_Tugas Pengerjaan_
1: Jawablah pertanyaan berikut berdasarkan teks tentang dispensasi nikah, dengan tanda (a), (b), dan (c) yang sama pada jawaban.
(a) Kepada lembaga apa penetapan izin perkawinan diminta?
(b) Berapa usia pihak yang hamil di luar nikah dalam contoh yang banyak terjadi di masyarakat?
(c) Apa terjemahan kaidah fiqih yang dikutip dalam teks?
2: Terjemahkan kalimat dari teks tentang dispensasi nikah ini ke dalam bahasa Inggris: "Sehingga untuk menghindari kemudaratan ini, pihak pengadilan diberikan kewenangan untuk memberikan ketetapan kepada mereka yang meminta Dispensasi perkawinan."
3: Tuliskan lanjutan teks tentang dispensasi nikah, dimulai setelah kalimat terakhirnya.

:: Teks Sumber ::

Adanya Dispensasi Nikah ini adalah sebagai upaya untuk memberikan solusi kepada para pihak yang dengan terpaksa melakukan perkwinan di bawah usia yang telah ditetapkan, namun dengan catatan jika tidak segera di nikahkan maka akan menimbulkan bahaya yang lebih besar, contoh yang banyak terjadi di masyarakat yaitu kehamilan di luar nikah dan masih berusia kurang dari 16 tahun, sedangkan pelakunya belum mencapai usia 19 tahun dan atau telah melebihi usia 19 tahun, kemudian meminta penetapan kepada Pengadilan Agama untuk memberikan izin melakukan perkawinan dengan tujuan menghindari adanya anak (bayi) yang lahir tanpa terdampingi oleh hadirnya suami, akibat selanjutnya akan berdampak pada kondisi mental seorang anak yang apabila dilahirkan tanpa seorang ayah, mayoritas lingkungan di Indonesia sangat buruk dalam menyikapi hal ini.
Sehingga untuk menghindari kemudaratan ini, pihak pengadilan diberikan kewenangan untuk memberikan ketetapan kepada mereka yang meminta Dispensasi perkawinan. Sehingga menurut hemat penulis, kebijakan ini berkaitan erat dengan kaidah asasi fiqih yaitu :
أَالضَرَرُ يُزَالُ
“ Kemudaratan harus dihilangkan”

:::
:: Bahan yang Diberikan ::

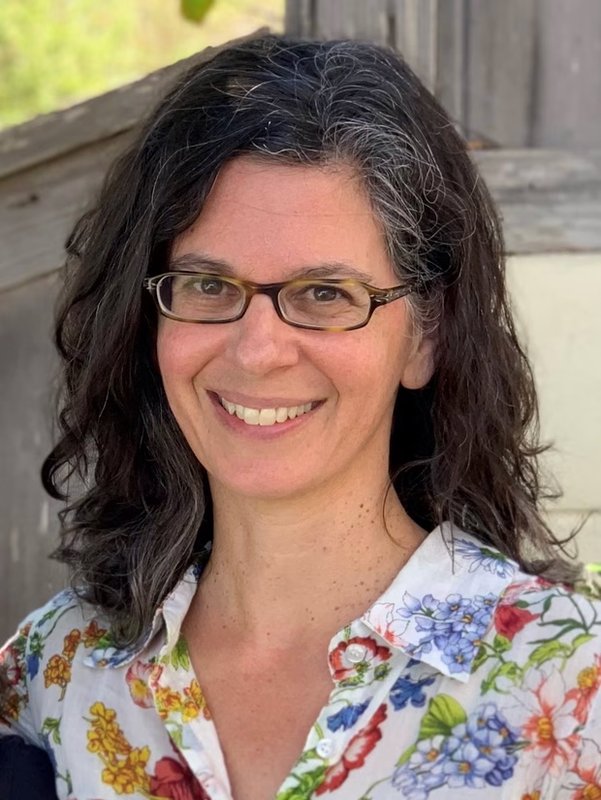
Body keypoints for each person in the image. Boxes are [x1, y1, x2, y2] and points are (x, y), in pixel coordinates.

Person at [1, 32, 600, 800]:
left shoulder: (571, 689)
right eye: (208, 285)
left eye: (324, 295)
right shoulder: (56, 673)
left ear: (426, 336)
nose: (258, 351)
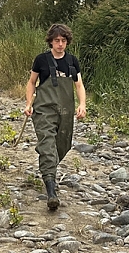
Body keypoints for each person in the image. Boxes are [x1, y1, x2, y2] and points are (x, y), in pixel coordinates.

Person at [24, 23, 86, 210]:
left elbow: (79, 85)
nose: (60, 44)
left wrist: (82, 104)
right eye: (57, 40)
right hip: (44, 109)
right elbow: (31, 82)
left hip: (66, 112)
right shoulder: (41, 60)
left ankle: (46, 159)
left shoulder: (72, 61)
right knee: (48, 144)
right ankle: (51, 191)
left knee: (63, 145)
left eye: (63, 41)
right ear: (50, 41)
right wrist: (28, 103)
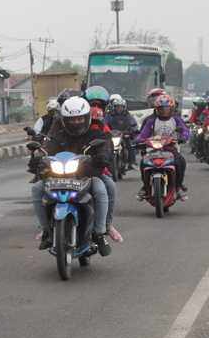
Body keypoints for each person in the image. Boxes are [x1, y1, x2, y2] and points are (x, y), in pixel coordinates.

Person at [30, 97, 112, 256]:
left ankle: (99, 233)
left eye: (79, 118)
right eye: (72, 119)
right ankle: (46, 231)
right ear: (65, 120)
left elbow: (104, 150)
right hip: (58, 177)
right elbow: (47, 149)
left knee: (101, 190)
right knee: (36, 189)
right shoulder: (57, 136)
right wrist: (38, 159)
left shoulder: (97, 135)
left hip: (87, 176)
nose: (76, 122)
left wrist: (100, 158)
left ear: (87, 118)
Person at [84, 86, 123, 243]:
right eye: (92, 104)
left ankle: (106, 224)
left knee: (110, 187)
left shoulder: (102, 127)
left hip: (94, 170)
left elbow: (106, 149)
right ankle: (47, 228)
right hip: (69, 170)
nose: (95, 108)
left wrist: (104, 166)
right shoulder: (68, 123)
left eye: (99, 105)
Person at [134, 95, 190, 201]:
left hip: (171, 149)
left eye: (167, 108)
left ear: (172, 108)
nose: (164, 110)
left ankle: (178, 187)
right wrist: (137, 140)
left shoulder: (176, 120)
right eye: (161, 108)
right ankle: (145, 187)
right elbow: (143, 134)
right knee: (143, 163)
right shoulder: (151, 121)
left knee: (180, 161)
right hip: (154, 149)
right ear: (157, 109)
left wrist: (183, 137)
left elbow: (185, 131)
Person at [103, 97, 139, 168]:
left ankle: (131, 162)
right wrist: (104, 130)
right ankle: (106, 163)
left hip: (125, 135)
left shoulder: (127, 115)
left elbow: (134, 123)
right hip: (112, 135)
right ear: (114, 107)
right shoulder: (110, 115)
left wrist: (131, 131)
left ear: (124, 107)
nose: (119, 108)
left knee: (131, 146)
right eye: (117, 107)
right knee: (105, 146)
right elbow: (104, 123)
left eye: (121, 107)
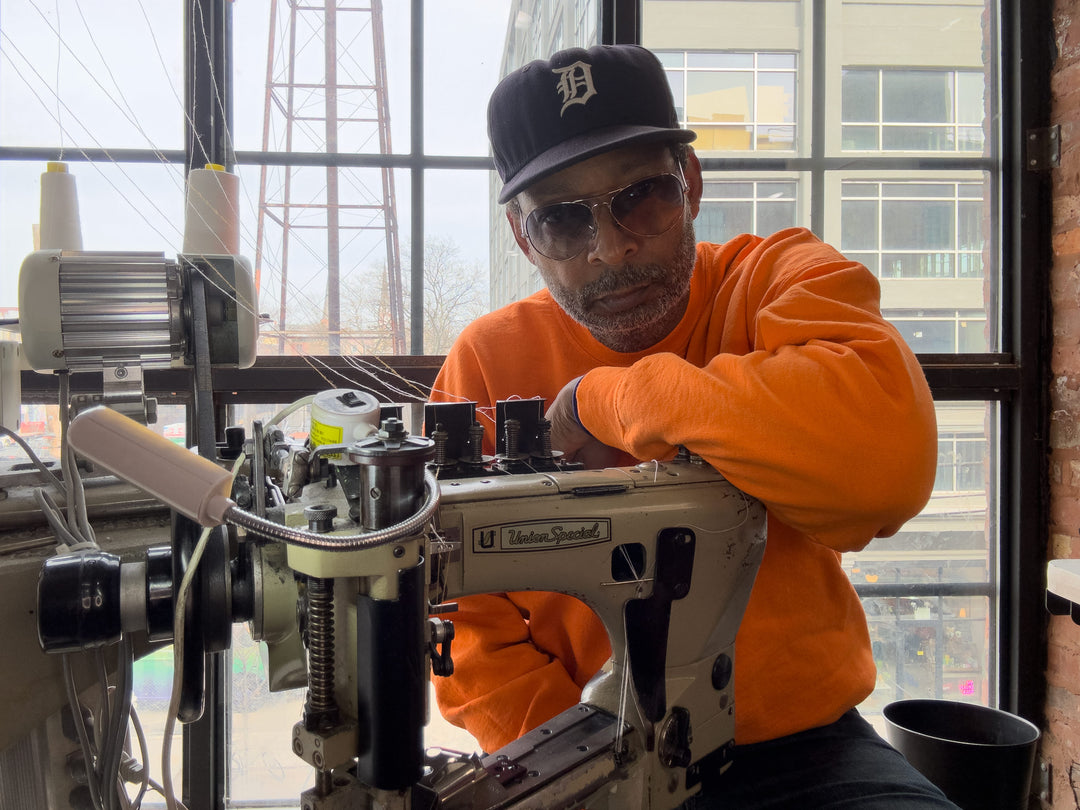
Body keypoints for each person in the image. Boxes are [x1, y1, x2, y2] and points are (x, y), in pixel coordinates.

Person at [430, 44, 954, 808]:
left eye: (642, 197)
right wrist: (582, 771)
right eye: (562, 221)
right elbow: (469, 629)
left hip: (805, 750)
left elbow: (886, 468)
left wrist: (600, 400)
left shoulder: (776, 281)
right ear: (521, 236)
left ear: (692, 183)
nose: (611, 249)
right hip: (581, 746)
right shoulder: (485, 364)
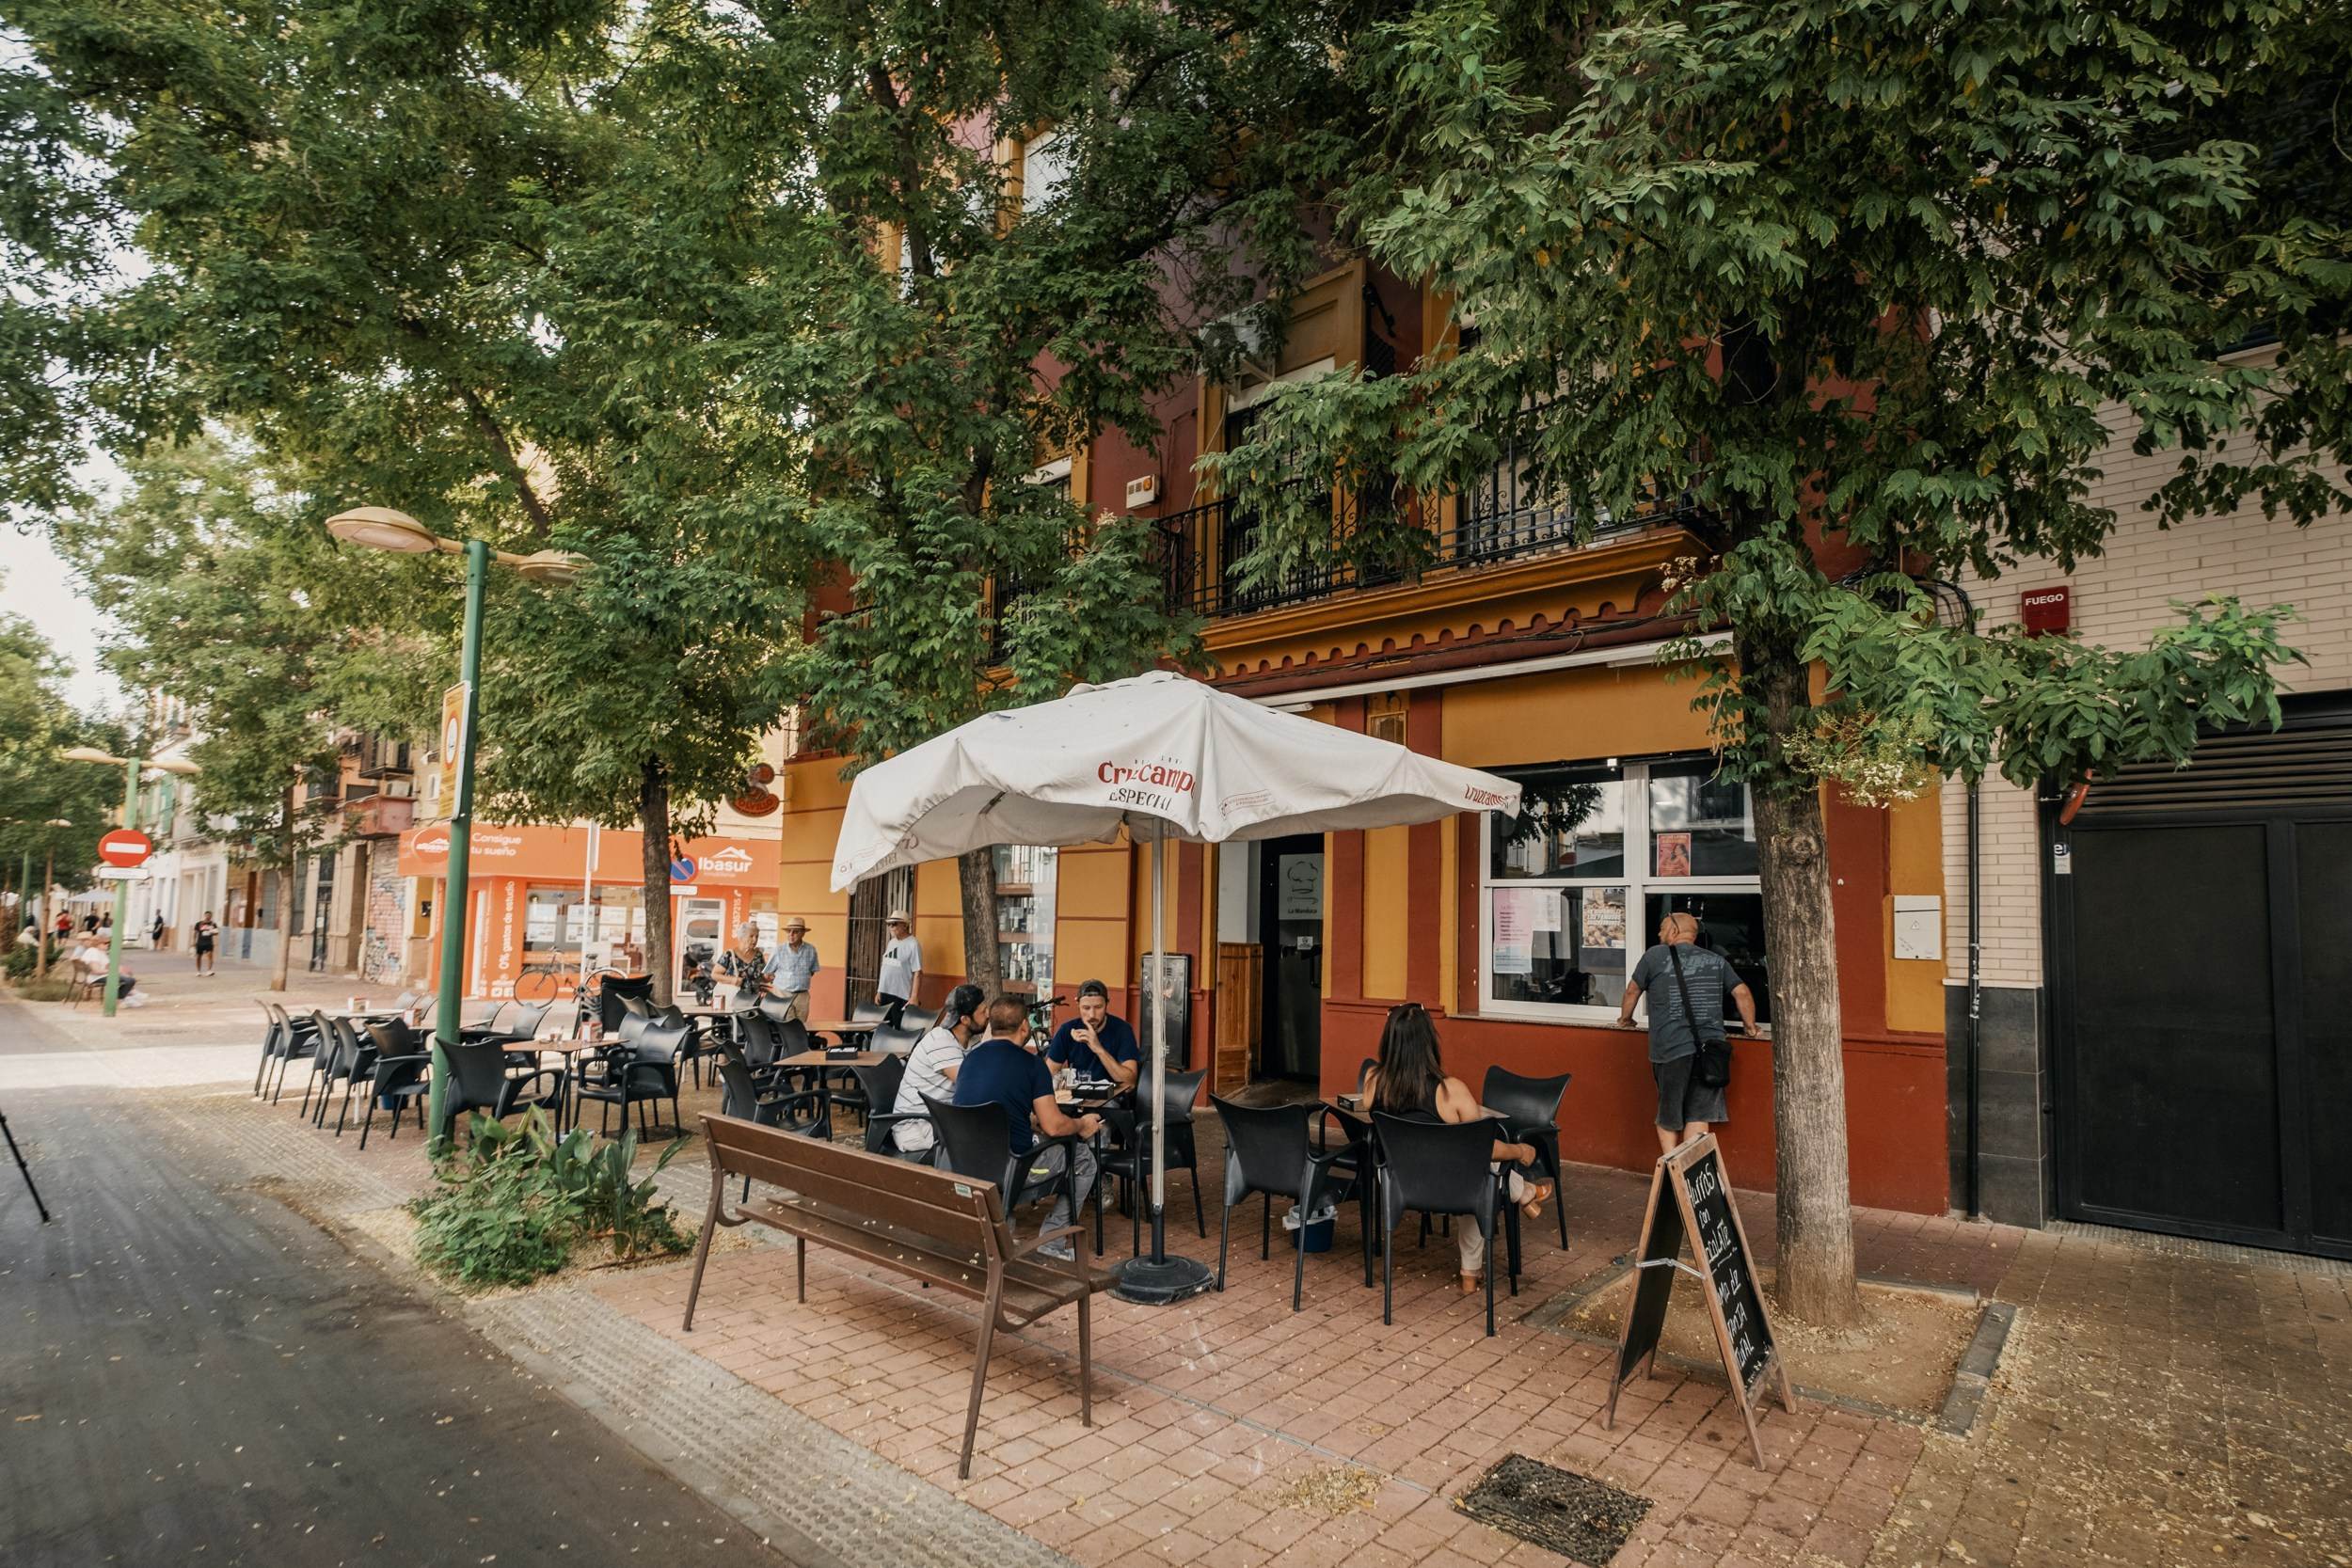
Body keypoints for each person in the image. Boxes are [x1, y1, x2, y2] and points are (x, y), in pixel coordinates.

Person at [1362, 1003, 1552, 1295]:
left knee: (1474, 1168)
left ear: (1390, 1039)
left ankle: (1524, 1193)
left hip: (1395, 1181)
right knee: (1479, 1172)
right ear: (1429, 1042)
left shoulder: (1374, 1081)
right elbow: (1485, 1150)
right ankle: (1470, 1272)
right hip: (1449, 1186)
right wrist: (1520, 1151)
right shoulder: (1451, 1091)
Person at [952, 995, 1103, 1259]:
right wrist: (1081, 1123)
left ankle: (1002, 1231)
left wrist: (1028, 1120)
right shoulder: (1032, 1064)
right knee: (1083, 1160)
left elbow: (993, 1105)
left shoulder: (970, 1060)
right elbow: (1055, 1127)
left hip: (968, 1162)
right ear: (1024, 1026)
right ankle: (1051, 1244)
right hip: (1017, 1167)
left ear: (991, 1024)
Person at [1614, 911, 1758, 1154]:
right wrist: (1750, 1027)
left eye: (1661, 928)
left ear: (1674, 931)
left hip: (1671, 1048)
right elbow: (1742, 993)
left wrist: (1625, 1019)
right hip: (1711, 1050)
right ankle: (1690, 1179)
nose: (1659, 933)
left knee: (1669, 1115)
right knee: (1699, 1114)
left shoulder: (1655, 956)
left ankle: (1673, 1172)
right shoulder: (1716, 960)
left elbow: (1632, 991)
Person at [892, 982, 985, 1159]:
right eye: (983, 1011)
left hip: (941, 1119)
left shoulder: (973, 1039)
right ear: (965, 1019)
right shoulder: (941, 1042)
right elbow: (972, 1085)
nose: (988, 1015)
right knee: (986, 1134)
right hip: (916, 1128)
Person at [1044, 979, 1140, 1092]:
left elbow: (1130, 1084)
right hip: (1074, 1097)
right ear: (1078, 1004)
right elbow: (1048, 1074)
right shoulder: (1067, 1030)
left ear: (1107, 1004)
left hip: (1111, 1098)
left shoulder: (1122, 1030)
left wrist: (1098, 1048)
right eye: (1086, 1008)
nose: (1092, 1015)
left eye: (1098, 1007)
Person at [764, 917, 819, 1023]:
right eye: (789, 931)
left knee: (801, 1026)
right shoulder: (779, 950)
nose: (791, 934)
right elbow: (768, 974)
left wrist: (798, 979)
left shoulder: (811, 950)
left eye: (795, 932)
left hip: (802, 995)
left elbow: (812, 971)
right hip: (783, 993)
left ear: (803, 933)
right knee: (788, 1025)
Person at [874, 911, 922, 1028]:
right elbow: (885, 967)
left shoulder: (913, 944)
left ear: (905, 925)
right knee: (883, 1028)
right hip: (885, 992)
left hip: (900, 994)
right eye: (889, 924)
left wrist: (914, 996)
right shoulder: (892, 943)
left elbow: (918, 972)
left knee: (899, 1028)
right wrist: (879, 990)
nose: (891, 927)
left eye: (894, 924)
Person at [718, 922, 767, 1004]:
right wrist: (731, 980)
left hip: (753, 1001)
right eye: (751, 936)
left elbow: (760, 976)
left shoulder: (758, 955)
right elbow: (714, 974)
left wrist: (768, 977)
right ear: (742, 937)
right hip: (734, 1000)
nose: (755, 939)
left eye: (757, 936)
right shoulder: (729, 955)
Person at [193, 911, 220, 976]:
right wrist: (193, 941)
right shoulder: (199, 924)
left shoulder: (213, 924)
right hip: (200, 942)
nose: (208, 916)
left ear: (211, 916)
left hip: (209, 942)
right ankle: (198, 971)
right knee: (198, 957)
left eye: (210, 915)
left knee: (210, 956)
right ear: (205, 915)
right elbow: (195, 933)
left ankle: (209, 970)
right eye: (207, 915)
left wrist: (212, 932)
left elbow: (216, 933)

:::

_Jawaban Tugas_
1:
(a) Pengadilan Agama.
(b) Masih berusia kurang dari 16 tahun.
(c) "Kemudaratan harus dihilangkan."

2: Thus, to avoid this harm, the court is given the authority to issue a ruling for those who request a marriage dispensation.

3:
Sebagaimana yang dikatakan oleh Izzudin Ibn Ad al-Salam bahwasannya tujuan syari’ah itu adalah untuk meraih kemaslahatan dan menolak kemafsadatan. Apabila diturunkan kepada tataran yang lebih konkret maka dapat dikatakan maslahat membawa manfaat sedangkan mafsadat mengakibatkan kemadaratan. Sehingga para ulama lebih memerinci dengan memberikan beberapa persyaratan dan ukuran tertentu pada maslahat.[4]
Untuk lebih memahami maksud dari kaidah di atas dapat kita mulai dari memahami beberapa arti yang disampaikan para ahli, al-Dhararu berarti membuat kerusakan kepada orang lain secara mutlak, membuat kerusakan terhadap orang lain dengan cara yang tidak diperbolehkan dengan agama, adapun yang diperbolehkan agama yaitu seperti hukuman Qishas, Hudud, Diyat, dll.[5] Kaidah tersebut sering di ungkapkan dengan apa yang tersebut dalam hadits:
لَا ضَرَرَ وَلَا ضِرَرَ
“ tidak boleh memudaratkan dan tidak boleh dimudaratkan” (HR. Hakim dan lainnya dari Abu Sa’id al-Khudri, HR. Ibnu Majah dari Ibnu ‘Abbas)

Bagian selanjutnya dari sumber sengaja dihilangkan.